_What you will do_. For the material that follows, list every line containing the word "Ranch".
↓↓↓
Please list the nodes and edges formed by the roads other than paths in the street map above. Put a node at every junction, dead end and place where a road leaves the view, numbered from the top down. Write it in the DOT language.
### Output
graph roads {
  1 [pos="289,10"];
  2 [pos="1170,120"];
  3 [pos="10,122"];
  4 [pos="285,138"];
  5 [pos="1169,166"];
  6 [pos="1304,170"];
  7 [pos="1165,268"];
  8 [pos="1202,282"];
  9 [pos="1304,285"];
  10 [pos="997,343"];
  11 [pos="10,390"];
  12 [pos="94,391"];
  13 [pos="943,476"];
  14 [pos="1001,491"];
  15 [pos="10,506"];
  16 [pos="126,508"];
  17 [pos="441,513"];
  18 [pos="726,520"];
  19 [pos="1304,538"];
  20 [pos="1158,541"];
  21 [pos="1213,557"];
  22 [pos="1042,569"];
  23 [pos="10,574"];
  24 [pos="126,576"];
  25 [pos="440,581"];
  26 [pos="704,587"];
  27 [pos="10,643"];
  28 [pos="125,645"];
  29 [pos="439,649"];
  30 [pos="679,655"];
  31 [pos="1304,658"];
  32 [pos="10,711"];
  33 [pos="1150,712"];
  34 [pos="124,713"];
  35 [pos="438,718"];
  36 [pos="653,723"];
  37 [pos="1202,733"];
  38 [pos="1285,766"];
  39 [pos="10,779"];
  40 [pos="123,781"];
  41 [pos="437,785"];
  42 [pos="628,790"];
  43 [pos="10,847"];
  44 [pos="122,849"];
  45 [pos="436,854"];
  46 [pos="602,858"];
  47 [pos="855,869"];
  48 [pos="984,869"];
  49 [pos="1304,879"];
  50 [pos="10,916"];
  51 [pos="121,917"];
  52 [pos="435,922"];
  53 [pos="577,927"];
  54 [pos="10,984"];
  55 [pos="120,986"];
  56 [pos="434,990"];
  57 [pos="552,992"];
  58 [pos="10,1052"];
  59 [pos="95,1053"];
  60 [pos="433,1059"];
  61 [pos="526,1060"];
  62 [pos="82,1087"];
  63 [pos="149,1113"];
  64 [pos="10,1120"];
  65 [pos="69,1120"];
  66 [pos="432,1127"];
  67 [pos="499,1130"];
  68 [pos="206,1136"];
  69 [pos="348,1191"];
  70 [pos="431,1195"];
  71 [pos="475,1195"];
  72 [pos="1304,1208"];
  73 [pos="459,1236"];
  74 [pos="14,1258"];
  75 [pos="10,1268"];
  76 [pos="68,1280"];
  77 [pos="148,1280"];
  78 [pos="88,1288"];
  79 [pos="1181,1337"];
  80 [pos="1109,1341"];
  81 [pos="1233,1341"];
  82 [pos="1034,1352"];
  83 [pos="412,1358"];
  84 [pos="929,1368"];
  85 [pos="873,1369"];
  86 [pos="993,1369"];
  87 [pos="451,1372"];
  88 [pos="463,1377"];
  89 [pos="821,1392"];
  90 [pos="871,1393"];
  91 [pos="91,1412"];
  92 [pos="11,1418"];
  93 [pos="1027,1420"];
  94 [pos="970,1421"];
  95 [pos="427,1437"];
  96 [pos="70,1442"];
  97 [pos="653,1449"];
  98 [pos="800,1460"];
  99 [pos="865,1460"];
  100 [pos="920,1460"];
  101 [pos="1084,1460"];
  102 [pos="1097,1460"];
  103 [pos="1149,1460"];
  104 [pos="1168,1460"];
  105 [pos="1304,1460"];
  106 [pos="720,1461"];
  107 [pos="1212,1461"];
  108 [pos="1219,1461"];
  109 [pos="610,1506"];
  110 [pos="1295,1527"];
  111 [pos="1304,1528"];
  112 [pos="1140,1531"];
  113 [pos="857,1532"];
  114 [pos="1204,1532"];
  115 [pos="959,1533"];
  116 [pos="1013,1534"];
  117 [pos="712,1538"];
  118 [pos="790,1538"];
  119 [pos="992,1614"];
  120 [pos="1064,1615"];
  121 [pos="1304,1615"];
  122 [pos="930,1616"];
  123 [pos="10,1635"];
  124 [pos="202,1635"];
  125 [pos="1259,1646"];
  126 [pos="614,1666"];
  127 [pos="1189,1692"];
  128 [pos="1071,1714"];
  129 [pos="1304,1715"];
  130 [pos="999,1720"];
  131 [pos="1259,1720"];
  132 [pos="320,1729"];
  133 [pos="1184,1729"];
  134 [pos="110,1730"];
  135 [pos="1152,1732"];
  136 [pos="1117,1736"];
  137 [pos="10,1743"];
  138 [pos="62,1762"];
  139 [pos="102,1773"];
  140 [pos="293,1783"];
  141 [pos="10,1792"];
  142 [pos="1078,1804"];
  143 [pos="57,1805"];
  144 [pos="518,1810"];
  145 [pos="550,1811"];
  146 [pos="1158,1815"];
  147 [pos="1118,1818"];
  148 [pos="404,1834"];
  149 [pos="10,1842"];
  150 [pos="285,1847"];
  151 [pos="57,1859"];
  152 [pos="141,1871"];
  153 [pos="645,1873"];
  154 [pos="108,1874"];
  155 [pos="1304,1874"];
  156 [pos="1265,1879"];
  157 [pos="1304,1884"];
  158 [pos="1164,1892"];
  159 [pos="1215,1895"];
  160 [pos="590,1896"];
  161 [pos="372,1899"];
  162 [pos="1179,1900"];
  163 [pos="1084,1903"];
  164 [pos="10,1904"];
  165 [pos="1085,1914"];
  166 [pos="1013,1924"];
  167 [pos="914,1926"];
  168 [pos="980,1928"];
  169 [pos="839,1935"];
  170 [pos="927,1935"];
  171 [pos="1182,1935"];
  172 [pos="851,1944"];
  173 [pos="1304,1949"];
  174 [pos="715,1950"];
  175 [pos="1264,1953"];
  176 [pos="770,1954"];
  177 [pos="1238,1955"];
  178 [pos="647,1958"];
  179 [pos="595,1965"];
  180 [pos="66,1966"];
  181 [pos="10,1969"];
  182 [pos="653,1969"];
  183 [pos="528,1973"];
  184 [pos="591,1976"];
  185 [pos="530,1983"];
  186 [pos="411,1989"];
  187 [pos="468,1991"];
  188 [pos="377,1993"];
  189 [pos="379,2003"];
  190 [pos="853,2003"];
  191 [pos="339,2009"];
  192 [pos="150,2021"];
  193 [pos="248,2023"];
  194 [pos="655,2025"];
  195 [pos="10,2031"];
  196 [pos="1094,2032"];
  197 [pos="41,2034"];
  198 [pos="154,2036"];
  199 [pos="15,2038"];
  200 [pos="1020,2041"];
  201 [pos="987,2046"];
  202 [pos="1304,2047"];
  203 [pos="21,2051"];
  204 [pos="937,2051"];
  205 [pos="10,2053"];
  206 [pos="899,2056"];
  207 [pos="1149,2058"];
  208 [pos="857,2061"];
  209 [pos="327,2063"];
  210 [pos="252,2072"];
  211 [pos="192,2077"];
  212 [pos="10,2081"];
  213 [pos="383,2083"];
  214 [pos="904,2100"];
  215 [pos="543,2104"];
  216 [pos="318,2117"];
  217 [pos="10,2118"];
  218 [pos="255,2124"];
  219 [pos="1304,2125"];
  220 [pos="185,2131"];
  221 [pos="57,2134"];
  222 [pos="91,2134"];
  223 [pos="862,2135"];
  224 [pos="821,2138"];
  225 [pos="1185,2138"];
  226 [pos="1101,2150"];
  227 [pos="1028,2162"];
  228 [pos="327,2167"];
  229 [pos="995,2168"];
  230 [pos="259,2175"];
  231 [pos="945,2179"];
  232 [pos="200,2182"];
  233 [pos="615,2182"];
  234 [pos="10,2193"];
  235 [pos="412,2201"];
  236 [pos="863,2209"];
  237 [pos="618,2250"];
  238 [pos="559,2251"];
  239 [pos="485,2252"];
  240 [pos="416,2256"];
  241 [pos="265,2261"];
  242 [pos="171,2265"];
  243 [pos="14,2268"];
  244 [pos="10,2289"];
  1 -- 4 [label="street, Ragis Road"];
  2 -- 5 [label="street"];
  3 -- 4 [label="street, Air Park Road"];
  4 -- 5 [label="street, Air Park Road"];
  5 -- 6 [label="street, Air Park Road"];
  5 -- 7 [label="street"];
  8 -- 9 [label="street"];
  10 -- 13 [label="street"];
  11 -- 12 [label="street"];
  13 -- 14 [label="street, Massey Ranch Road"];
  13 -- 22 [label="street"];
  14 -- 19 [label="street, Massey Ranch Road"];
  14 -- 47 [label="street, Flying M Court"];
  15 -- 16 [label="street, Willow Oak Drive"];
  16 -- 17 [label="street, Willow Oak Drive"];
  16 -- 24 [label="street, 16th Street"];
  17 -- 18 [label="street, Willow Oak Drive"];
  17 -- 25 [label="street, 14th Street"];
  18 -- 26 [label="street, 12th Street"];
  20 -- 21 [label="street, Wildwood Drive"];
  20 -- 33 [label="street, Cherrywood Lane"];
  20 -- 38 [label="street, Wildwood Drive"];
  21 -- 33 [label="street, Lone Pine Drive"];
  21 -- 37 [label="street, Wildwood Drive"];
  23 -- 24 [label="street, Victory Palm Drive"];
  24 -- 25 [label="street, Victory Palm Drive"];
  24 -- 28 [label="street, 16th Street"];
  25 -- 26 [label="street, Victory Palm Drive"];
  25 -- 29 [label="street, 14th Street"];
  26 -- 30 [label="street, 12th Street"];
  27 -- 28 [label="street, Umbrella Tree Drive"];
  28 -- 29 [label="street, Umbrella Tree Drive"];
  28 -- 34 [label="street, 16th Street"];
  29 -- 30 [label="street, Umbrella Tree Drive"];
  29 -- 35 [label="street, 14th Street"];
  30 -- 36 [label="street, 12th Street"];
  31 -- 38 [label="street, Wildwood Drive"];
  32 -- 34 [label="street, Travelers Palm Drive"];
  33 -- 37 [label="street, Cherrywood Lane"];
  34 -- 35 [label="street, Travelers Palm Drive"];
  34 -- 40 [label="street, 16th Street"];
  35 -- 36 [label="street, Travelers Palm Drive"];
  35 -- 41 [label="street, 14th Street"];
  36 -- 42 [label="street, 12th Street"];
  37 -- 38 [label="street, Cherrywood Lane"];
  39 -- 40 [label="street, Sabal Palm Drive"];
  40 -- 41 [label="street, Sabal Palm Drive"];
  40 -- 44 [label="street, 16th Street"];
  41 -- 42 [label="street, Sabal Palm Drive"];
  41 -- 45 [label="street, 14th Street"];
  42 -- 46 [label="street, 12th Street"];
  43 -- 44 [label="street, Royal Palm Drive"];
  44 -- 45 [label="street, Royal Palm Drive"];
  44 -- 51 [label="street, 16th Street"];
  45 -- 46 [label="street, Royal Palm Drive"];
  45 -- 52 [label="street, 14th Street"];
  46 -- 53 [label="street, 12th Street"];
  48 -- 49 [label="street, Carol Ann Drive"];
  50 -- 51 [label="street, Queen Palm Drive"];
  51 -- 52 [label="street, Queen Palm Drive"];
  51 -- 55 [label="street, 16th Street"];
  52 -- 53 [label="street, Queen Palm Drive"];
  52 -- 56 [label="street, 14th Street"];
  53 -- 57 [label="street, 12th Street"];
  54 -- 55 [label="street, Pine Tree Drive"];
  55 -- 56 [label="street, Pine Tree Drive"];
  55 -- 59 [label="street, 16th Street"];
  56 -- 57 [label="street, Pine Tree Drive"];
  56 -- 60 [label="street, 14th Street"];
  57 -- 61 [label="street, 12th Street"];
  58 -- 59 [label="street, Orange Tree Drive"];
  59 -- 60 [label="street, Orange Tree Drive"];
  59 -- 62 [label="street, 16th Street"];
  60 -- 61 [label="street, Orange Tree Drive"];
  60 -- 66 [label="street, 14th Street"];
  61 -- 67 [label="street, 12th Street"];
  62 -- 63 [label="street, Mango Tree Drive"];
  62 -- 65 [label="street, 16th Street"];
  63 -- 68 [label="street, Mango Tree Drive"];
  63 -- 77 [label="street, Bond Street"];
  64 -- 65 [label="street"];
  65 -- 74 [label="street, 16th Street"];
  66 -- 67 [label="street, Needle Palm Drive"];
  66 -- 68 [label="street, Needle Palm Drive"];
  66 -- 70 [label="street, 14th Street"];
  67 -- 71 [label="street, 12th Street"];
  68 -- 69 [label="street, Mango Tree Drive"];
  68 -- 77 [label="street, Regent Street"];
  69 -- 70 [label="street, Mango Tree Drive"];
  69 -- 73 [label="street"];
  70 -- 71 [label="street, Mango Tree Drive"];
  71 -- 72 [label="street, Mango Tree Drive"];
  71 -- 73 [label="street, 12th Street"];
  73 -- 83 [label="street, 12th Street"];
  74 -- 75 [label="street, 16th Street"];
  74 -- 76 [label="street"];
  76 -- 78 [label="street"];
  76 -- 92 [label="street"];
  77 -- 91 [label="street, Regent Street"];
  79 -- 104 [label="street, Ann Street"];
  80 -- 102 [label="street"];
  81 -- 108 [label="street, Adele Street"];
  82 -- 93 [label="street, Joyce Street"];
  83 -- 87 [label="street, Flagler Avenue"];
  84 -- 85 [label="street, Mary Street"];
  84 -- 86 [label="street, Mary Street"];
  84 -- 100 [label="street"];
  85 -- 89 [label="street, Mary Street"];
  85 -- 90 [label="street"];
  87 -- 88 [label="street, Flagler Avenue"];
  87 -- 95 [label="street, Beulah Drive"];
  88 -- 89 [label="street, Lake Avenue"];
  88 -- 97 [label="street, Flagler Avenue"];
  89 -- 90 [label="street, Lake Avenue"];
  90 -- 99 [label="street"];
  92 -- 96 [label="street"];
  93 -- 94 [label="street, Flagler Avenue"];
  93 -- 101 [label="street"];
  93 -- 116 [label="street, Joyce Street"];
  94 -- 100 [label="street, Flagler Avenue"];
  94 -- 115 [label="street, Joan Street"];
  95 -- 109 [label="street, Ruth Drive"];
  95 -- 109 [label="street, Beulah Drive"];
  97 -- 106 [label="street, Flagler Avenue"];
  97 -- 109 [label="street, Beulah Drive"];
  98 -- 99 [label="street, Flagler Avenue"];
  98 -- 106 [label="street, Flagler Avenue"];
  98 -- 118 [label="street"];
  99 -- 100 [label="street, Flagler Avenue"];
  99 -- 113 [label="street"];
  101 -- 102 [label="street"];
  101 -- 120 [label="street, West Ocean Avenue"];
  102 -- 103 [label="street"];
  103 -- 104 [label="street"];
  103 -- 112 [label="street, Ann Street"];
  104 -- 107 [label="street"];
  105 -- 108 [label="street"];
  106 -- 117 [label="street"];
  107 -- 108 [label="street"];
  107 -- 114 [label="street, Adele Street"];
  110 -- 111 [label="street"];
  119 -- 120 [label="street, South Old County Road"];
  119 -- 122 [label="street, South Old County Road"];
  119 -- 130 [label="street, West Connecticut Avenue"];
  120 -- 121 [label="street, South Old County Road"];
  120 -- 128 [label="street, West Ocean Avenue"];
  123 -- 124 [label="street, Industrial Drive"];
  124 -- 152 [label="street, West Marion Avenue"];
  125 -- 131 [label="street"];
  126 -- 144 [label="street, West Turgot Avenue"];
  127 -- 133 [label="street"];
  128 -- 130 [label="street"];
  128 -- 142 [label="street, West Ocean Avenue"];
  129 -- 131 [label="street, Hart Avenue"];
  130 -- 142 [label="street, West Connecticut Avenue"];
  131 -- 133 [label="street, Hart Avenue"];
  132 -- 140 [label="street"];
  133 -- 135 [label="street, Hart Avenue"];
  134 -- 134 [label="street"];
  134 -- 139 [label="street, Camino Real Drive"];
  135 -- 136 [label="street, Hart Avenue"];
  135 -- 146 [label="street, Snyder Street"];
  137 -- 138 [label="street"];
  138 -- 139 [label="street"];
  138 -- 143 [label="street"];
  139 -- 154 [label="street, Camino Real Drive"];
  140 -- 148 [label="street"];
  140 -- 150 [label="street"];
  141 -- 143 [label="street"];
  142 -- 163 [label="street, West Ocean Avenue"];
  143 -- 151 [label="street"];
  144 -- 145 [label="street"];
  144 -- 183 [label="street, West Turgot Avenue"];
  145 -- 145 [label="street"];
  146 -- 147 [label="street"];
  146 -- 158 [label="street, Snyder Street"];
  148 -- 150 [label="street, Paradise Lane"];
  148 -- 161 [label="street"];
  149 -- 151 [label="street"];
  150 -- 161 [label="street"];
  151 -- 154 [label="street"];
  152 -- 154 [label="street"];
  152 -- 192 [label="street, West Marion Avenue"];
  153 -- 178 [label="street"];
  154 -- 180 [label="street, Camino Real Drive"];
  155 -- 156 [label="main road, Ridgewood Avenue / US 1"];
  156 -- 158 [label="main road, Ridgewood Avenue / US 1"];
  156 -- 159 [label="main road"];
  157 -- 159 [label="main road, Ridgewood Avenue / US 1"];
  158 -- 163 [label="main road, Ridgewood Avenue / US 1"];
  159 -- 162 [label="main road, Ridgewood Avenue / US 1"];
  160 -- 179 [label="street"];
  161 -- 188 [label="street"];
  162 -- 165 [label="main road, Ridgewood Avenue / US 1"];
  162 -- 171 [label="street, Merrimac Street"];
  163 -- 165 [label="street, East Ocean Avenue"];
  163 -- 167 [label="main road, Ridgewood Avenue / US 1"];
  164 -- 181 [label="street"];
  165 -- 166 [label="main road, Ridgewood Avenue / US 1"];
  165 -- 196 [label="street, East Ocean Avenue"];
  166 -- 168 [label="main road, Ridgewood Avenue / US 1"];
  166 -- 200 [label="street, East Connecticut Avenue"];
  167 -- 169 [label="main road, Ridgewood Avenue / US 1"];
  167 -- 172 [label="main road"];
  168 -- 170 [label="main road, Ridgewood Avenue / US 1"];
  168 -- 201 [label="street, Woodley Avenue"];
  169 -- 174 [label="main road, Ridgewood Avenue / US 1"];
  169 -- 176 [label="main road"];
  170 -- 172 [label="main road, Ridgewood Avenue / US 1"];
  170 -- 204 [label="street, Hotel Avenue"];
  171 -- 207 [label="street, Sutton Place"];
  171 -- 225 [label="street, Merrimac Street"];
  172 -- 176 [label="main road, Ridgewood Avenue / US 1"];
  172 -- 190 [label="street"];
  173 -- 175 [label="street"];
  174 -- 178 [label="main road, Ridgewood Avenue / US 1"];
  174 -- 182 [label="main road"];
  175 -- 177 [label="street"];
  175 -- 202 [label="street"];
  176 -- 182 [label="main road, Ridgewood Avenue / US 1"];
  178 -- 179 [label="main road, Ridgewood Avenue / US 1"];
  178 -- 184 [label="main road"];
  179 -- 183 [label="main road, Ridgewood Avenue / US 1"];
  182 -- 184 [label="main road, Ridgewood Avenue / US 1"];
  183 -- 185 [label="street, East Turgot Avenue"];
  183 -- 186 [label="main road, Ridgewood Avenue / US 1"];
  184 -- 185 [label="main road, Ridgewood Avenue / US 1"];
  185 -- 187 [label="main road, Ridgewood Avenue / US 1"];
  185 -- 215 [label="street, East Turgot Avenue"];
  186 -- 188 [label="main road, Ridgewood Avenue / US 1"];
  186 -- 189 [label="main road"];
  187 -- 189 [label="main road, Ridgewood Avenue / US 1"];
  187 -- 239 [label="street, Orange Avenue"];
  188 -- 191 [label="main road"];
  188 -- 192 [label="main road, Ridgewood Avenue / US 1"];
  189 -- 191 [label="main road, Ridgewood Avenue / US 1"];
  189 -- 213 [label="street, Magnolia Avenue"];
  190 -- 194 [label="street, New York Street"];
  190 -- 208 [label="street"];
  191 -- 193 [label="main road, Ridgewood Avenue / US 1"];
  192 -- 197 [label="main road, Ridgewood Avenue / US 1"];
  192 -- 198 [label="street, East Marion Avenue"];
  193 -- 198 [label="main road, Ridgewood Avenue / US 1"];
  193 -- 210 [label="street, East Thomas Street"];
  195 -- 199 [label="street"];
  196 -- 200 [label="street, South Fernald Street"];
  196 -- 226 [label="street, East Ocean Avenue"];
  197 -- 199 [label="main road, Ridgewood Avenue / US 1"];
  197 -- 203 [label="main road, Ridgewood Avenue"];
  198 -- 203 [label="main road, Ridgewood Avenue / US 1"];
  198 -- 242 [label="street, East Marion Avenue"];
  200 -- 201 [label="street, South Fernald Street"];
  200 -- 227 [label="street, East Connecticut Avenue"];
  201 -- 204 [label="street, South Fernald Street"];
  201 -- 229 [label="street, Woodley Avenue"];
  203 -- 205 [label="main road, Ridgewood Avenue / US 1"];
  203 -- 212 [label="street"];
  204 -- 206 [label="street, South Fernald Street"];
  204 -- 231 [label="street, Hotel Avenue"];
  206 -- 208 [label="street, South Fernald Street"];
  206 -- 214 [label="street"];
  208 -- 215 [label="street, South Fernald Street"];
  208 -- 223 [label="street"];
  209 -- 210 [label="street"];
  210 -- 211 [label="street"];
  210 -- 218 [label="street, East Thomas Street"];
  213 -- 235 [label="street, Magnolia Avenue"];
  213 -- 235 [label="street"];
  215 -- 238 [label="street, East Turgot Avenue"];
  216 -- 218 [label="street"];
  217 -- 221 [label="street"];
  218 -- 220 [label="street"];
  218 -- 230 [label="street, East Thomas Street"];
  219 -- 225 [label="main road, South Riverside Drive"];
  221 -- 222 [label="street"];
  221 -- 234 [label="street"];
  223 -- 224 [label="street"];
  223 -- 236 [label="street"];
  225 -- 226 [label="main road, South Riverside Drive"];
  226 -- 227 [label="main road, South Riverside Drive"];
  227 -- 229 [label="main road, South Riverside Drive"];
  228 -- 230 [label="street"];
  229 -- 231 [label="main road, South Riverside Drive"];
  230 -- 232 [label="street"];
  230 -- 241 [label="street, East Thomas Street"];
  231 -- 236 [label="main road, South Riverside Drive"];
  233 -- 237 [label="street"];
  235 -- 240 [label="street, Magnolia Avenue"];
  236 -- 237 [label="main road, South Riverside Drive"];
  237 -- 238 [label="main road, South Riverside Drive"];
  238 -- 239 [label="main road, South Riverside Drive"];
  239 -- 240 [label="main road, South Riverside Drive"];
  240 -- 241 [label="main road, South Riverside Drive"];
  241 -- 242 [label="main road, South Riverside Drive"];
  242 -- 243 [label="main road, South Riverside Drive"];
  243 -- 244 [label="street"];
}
↑↑↑
_Answer for the task_.
  13 -- 14 [label="street, Massey Ranch Road"];
  14 -- 19 [label="street, Massey Ranch Road"];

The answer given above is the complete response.